══ Supplied information ══
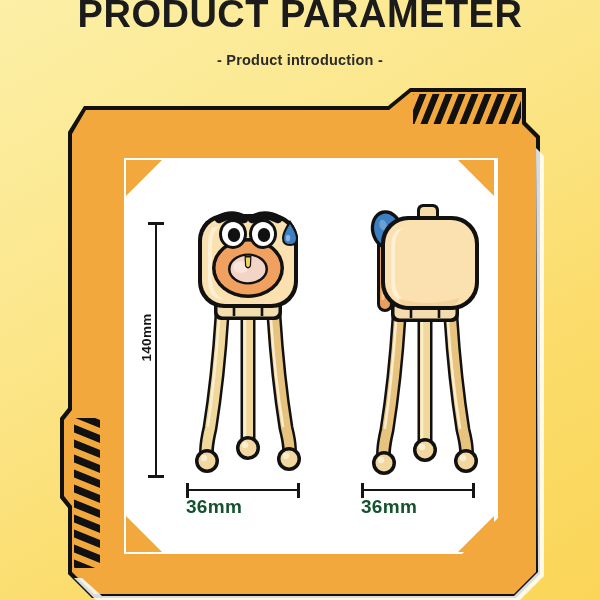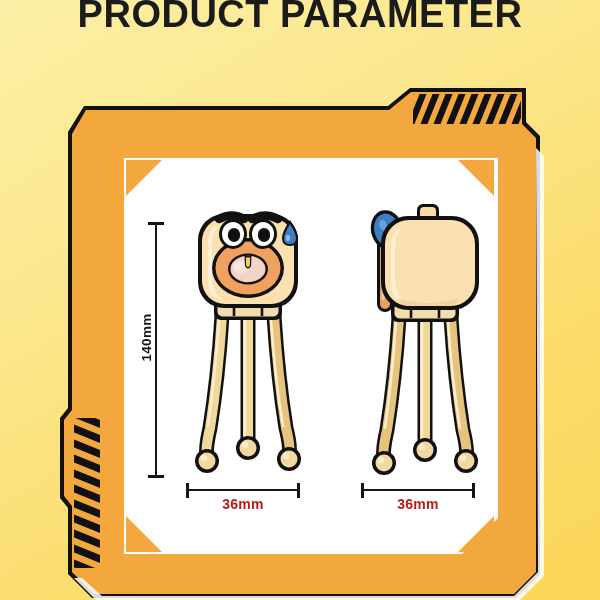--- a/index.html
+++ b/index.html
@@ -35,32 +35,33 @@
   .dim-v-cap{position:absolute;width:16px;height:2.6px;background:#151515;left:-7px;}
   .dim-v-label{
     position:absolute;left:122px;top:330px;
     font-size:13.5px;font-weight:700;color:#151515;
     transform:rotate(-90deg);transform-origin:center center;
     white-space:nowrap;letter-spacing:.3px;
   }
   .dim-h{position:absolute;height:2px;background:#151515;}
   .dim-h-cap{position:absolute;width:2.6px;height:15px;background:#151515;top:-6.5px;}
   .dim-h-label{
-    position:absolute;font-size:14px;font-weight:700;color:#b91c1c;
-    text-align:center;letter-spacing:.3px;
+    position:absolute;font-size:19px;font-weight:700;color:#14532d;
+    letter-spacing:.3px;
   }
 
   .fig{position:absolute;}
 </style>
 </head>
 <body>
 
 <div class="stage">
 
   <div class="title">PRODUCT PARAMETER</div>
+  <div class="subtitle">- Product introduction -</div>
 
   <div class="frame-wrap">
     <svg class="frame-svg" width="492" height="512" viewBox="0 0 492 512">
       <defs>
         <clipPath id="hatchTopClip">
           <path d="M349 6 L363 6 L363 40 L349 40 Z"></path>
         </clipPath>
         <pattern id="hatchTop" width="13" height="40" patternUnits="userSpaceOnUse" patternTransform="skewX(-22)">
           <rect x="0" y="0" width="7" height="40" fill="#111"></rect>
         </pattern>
═══
Every record above should be transcribed exactly; the pictures stay out of the copy.

→ Written solution:
--- a/index.html
+++ b/index.html
@@ -35,32 +35,33 @@
   .dim-v-cap{position:absolute;width:16px;height:2.6px;background:#151515;left:-7px;}
   .dim-v-label{
     position:absolute;left:122px;top:330px;
     font-size:13.5px;font-weight:700;color:#151515;
     transform:rotate(-90deg);transform-origin:center center;
     white-space:nowrap;letter-spacing:.3px;
   }
   .dim-h{position:absolute;height:2px;background:#151515;}
   .dim-h-cap{position:absolute;width:2.6px;height:15px;background:#151515;top:-6.5px;}
   .dim-h-label{
-    position:absolute;font-size:14px;font-weight:700;color:#b91c1c;
-    text-align:center;letter-spacing:.3px;
+    position:absolute;font-size:19px;font-weight:700;color:#14532d;
+    letter-spacing:.3px;
   }
 
   .fig{position:absolute;}
 </style>
 </head>
 <body>
 
 <div class="stage">
 
   <div class="title">PRODUCT PARAMETER</div>
+  <div class="subtitle">- Product introduction -</div>
 
   <div class="frame-wrap">
     <svg class="frame-svg" width="492" height="512" viewBox="0 0 492 512">
       <defs>
         <clipPath id="hatchTopClip">
           <path d="M349 6 L363 6 L363 40 L349 40 Z"></path>
         </clipPath>
         <pattern id="hatchTop" width="13" height="40" patternUnits="userSpaceOnUse" patternTransform="skewX(-22)">
           <rect x="0" y="0" width="7" height="40" fill="#111"></rect>
         </pattern>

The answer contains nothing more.